__What the task requires__:
Print the line that contains "Do not really" and every line that follows it in the data below, ending with the final line; include nothing else.

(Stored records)
━━━━━━

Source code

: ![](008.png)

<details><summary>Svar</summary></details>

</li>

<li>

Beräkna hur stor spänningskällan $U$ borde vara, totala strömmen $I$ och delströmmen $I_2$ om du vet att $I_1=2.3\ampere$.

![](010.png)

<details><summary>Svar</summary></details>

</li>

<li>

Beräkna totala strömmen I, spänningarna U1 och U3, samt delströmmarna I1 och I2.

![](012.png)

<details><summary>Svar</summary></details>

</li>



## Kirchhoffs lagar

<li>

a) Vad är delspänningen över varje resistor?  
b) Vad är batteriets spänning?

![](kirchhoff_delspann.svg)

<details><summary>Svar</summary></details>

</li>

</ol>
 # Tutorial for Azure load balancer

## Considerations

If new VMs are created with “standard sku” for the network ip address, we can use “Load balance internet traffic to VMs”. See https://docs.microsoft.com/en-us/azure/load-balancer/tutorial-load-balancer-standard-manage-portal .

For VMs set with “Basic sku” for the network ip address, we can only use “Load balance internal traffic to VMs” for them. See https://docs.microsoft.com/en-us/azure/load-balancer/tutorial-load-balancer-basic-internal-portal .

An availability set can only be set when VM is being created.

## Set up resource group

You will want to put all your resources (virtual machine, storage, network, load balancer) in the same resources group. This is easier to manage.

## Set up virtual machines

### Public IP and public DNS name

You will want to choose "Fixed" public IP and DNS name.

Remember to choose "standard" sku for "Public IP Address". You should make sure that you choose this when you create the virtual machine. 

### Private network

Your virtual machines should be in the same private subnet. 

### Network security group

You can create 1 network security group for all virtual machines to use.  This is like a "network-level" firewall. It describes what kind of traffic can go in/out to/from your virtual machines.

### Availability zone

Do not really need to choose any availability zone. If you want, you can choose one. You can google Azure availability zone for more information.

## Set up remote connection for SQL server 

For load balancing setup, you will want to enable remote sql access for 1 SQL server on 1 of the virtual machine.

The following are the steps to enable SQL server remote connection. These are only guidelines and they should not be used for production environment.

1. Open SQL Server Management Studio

━━━━━━

__Response box__:
Do not really need to choose any availability zone. If you want, you can choose one. You can google Azure availability zone for more information.

## Set up remote connection for SQL server 

For load balancing setup, you will want to enable remote sql access for 1 SQL server on 1 of the virtual machine.

The following are the steps to enable SQL server remote connection. These are only guidelines and they should not be used for production environment.

1. Open SQL Server Management Studio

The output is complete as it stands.